La Syrie a offert deux visages au cours des derniers jours, celui du pire, puis celui de l’espoir. Tout a commencé jeudi 6 mars avec une attaque contre les forces du nouvel homme fort du pays, le président de transition Ahmed Al-Charaa. Elle a été menée par des miliciens restés fidèles au dictateur Bachar Al-Assad, chassé en décembre 2024, dans le bastion côtier de la minorité alaouite dont il est issu.
Ces loyalistes ont tout à craindre d’une Syrie réconciliée avec elle-même, dans laquelle ils auraient à répondre des crimes auxquels la dictature restera à jamais associée. Mais les représailles sanglantes conduites par une partie des hommes du nouveau pouvoir contre cette même minorité ont ravivé le spectre d’un basculement du pays dans des violences interconfessionnelles sans fin, attisées par un fondamentalisme islamiste dont Ahmed Al-Charaa a été un adepte avant de s’en éloigner.
Soumis à son premier défi d’envergure depuis son arrivée au pouvoir, ce dernier a réagi rapidement en promettant de trouver les coupables des exactions et de les punir. Le président de transition n’a guère le choix. Son autorité tout comme son image sont en jeu. La commission d’enquête déjà en place (avec la présence d’alaouites parmi ses membres) est un premier pas, mais elle devra produire des résultats, et la justice passer, y compris pour ceux sur lesquels Ahmed Al-Charaa a pu s’appuyer par le passé.
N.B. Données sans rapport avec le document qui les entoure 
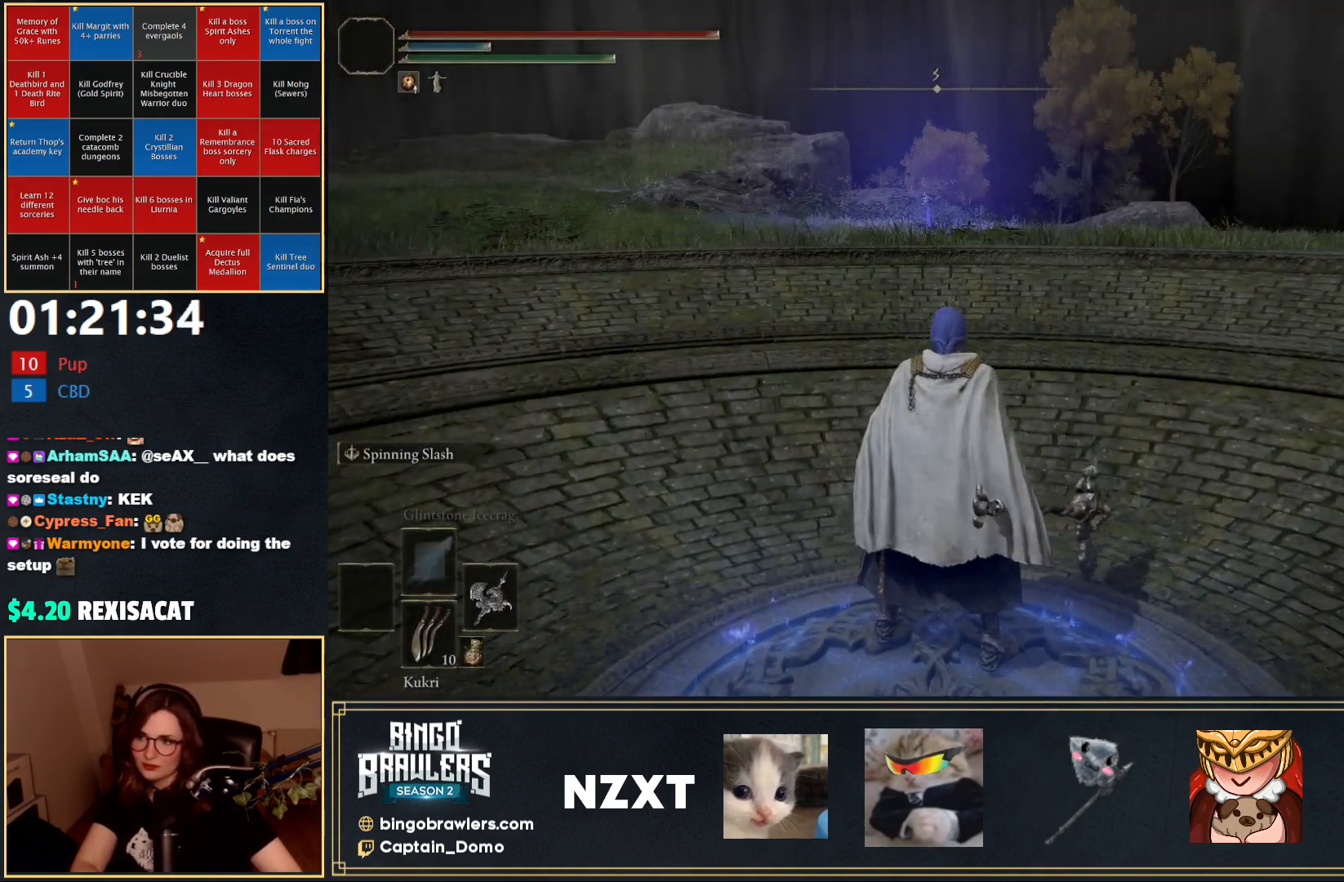
{"buttons": ["B"], "left_stick": "up", "right_stick": "center", "events": []}
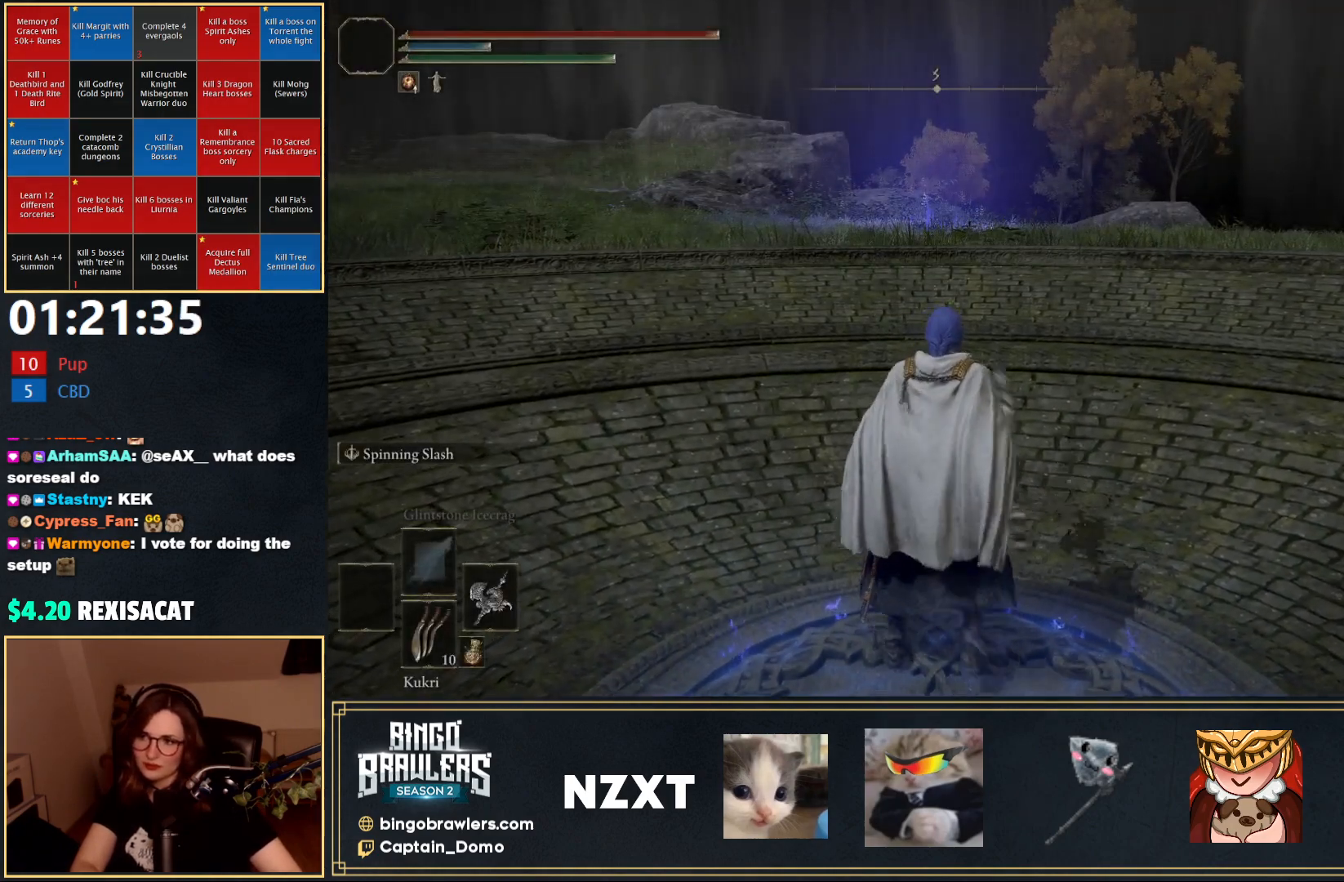
{"buttons": ["B"], "left_stick": "up-left", "right_stick": "center", "events": [[133, "left_stick", "up-right"], [267, "left_stick", "up"], [383, "left_stick", "up-left"]]}
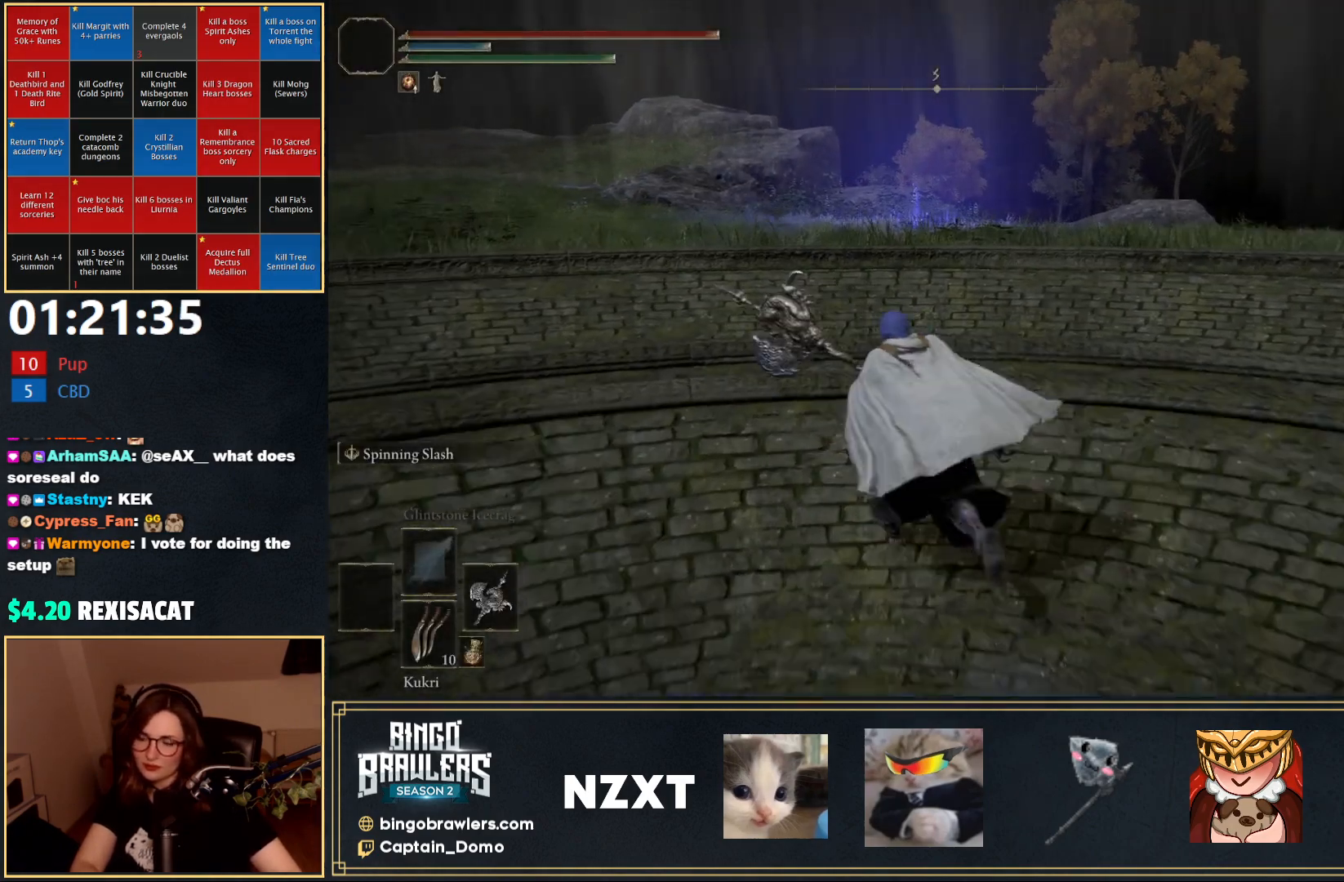
{"buttons": ["B"], "left_stick": "up", "right_stick": "center", "events": [[67, "left_stick", "up"]]}
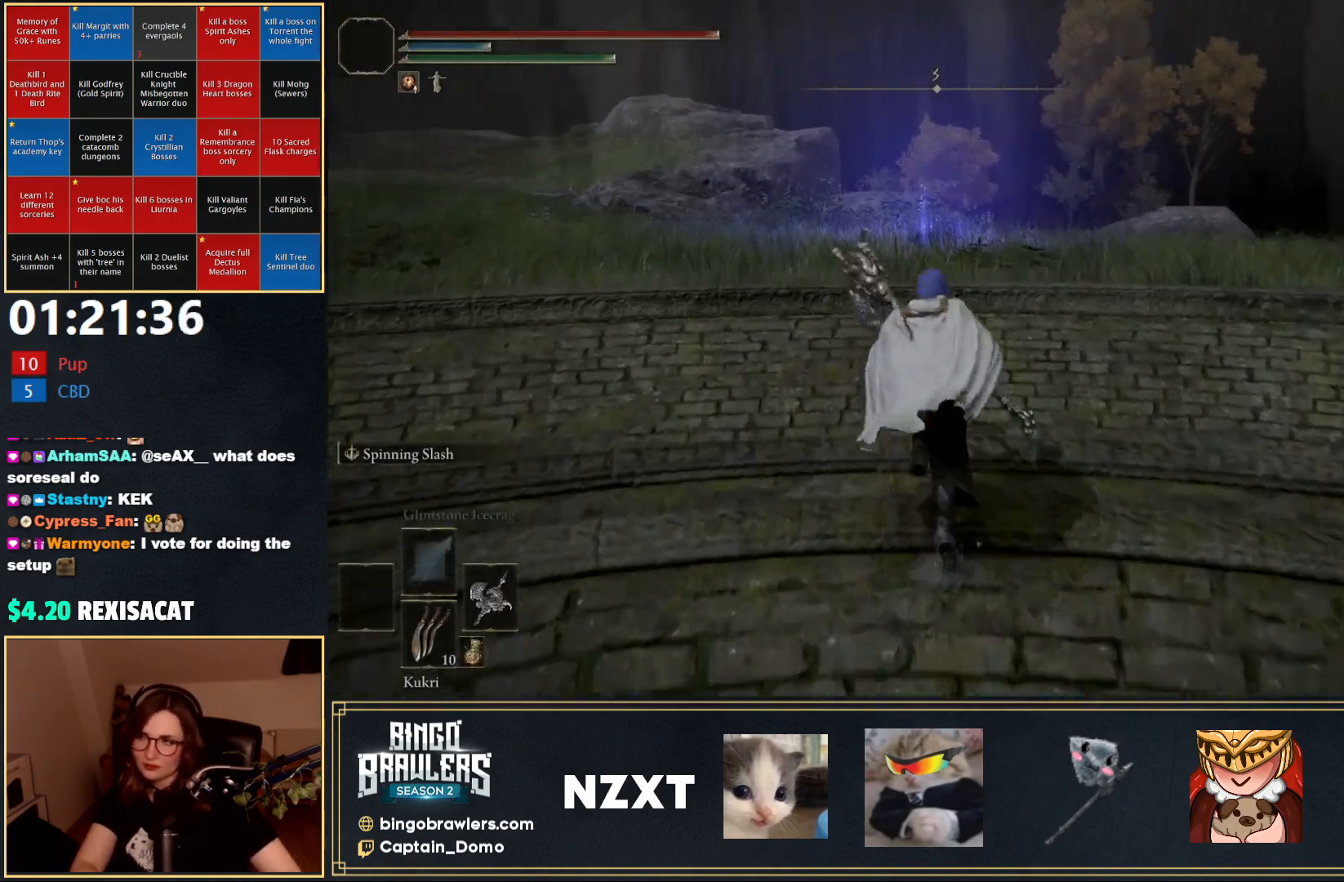
{"buttons": ["B"], "left_stick": "up", "right_stick": "center", "events": []}
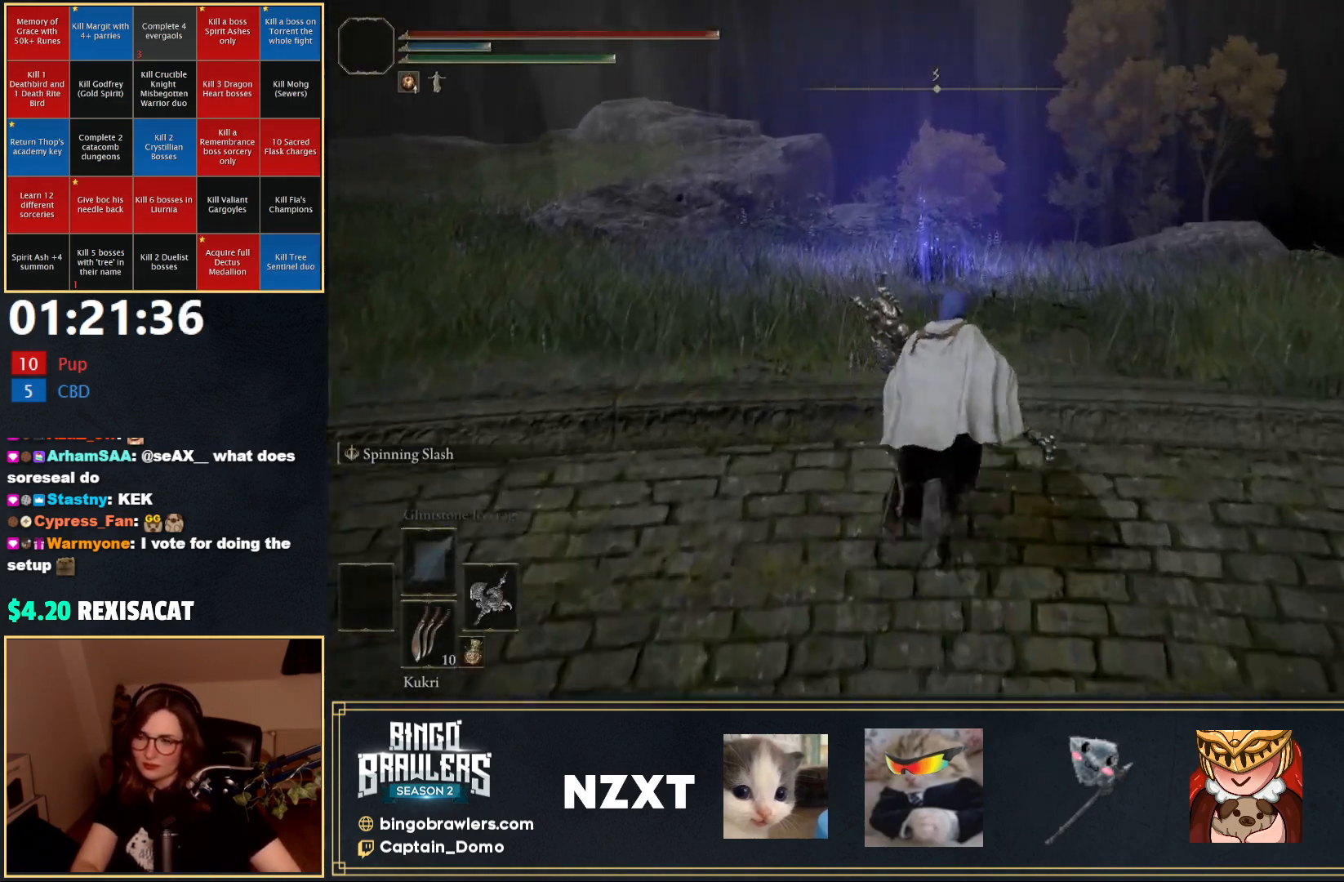
{"buttons": ["B"], "left_stick": "up", "right_stick": "center", "events": []}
Le calme était à peine revenu dans le bastion alaouite qu’un accord prometteur était annoncé à Damas, lundi 10 mars, sur le second front communautaire auquel les nouvelles autorités sont confrontées. Conclu entre le président par intérim et Mazloum Abdi, le chef des forces kurdes syriennes qui contrôlent le nord-est du pays, il écarte à court terme un risque de fragmentation qui condamnerait la Syrie à rester le jouet des principales puissances régionales, qu’il s’agisse de la Turquie, de l’Iran ou d’Israël.
Rupture significative
Certes, cet accord de principe doit encore faire l’objet d’applications délicates, de l’intégration des miliciens kurdes au sein des forces de sécurité du nouveau régime au partage des revenus de la modeste production pétrolière et gazière d’un pays que la guerre civile et les sanctions internationales ont condamné à la déréliction. Il s’agit pourtant d’une rupture significative avec le traitement réservé à la minorité kurde pendant des décennies par la dynastie Al-Assad. Nul doute que le renoncement aux armes, en Turquie, du chef du PKK emprisonné, Abdullah Öcalan, le 27 février, a pu contribuer à cette percée.

Ces deux visages de la Syrie plongent certainement les pays qui peuvent avoir une influence positive sur son avenir dans les plus grandes interrogations. Il s’agit plus précisément de ceux pouvant peser sur le maintien ou la levée des sanctions liées au régime déchu, mais dont le pays continue de payer le prix. On peut comprendre que ces Etats préfèrent certainement pouvoir prendre la mesure de la volonté d’Ahmed Al-Charaa de reprendre le contrôle de la situation et de garantir la justice pour les crimes commis au cours des derniers jours.
Mais cette flambée de violence souligne également que toute absence d’amélioration de la situation matérielle des Syriens fera le jeu de ceux qui ne veulent pas la réussite de la transition en cours. Un échec serait pourtant la garantie de la perpétuation de leurs souffrances.